◆ TEXT ◆
CMSC 27100 — Lecture 22

Probability

Now that we have spent some time on learning how to enumerate outcomes, we can start to think about the likelihood of particular outcomes. This is where probability theory comes into play. In particular, we are interested in discrete probability, which deals with countably many outcomes and is attacked using many of the tools that we've been using in this class. The "non-discrete" branch of probability theory deals with uncountably many outcomes and is approached using methods from calculus and analysis. For instance, where we can get away with summation, you will see a lot of integration when working with probability distributions that are continuous.

◆ DATA ◆
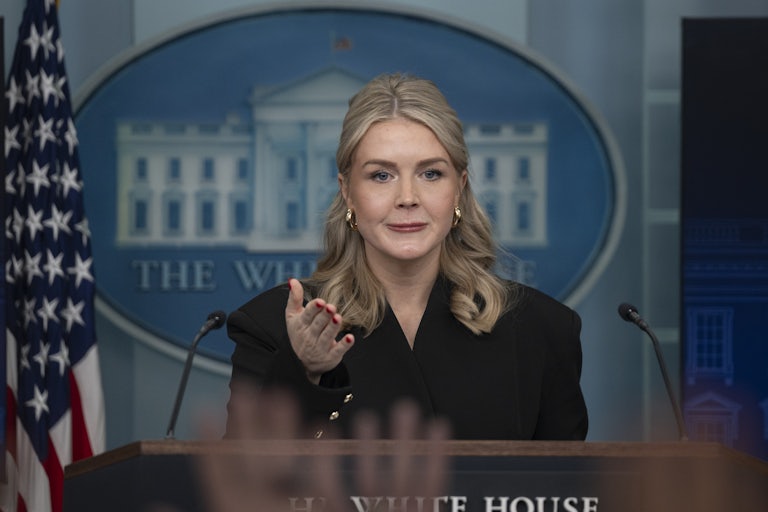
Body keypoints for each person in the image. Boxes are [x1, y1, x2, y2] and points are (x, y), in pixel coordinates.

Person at [226, 73, 588, 440]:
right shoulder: (272, 328)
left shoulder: (542, 331)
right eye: (381, 176)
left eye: (431, 173)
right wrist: (304, 373)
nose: (407, 197)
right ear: (348, 193)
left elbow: (566, 491)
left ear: (459, 190)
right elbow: (240, 487)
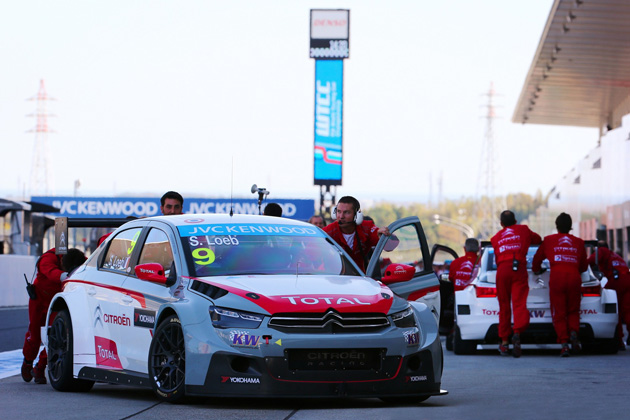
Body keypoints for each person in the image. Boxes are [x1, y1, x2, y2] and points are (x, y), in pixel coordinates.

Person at [22, 248, 85, 384]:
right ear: (61, 261)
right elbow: (50, 272)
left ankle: (40, 367)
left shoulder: (79, 259)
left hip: (56, 303)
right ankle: (27, 361)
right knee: (34, 335)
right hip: (38, 300)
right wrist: (65, 275)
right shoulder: (48, 258)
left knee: (55, 337)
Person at [532, 213, 587, 357]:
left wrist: (537, 271)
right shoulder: (579, 242)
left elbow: (536, 261)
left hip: (557, 279)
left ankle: (564, 344)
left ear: (556, 226)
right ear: (570, 227)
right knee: (574, 310)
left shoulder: (549, 240)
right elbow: (584, 267)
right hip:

◆ EXERCISE ◆
Continue the lecture notes on discrete probability from the point where they stop.

◆ SOLVED PROBLEM ◆
At first glance, even though we're primarily concerned with discrete probability, it seems a bit strange that we'd try to stuff probability theory into this course which is already chock full of other things to cover. But probability and randomness play an important role in computer science and particularly in theoretical computer science. Probabilistic methods are an important part of analysis of algorithms and algorithm design. There are some problems for which we may not know of an efficient deterministic algorithm, but we can come up with a provably efficient randomized algorithm. To tackle these problems, we need a basic understanding of discrete probability. The nice thing about this is that we don't really need too much fancy probability theory for this purpose.

A probability space $(\Omega,\Pr)$ is a pair of a finite set $\Omega \neq \emptyset$ together with a function $\Pr : \Omega \to \mathbb R$ such that

$\forall \omega \in \Omega, \Pr(\omega) \gt 0$,
$\sum\limits_{\omega \in \Omega} \Pr(\omega) = 1$.

We say that $\Omega$ is the sample space and $\Pr$ is the probability distribution.

The above two conditions are known as the probability axioms and is due to Andrey Kolmogorov in the 1930s. Kolmogorov was a Soviet mathematician and was particularly influential in computer science by developing notions of algorithmic information theory in the 1960s. It might be a bit surprising to learn (as I did) that the formalization of basic probability concepts didn't come about until the 20th century, despite there being analysis of games of chance dating back to 17th century France.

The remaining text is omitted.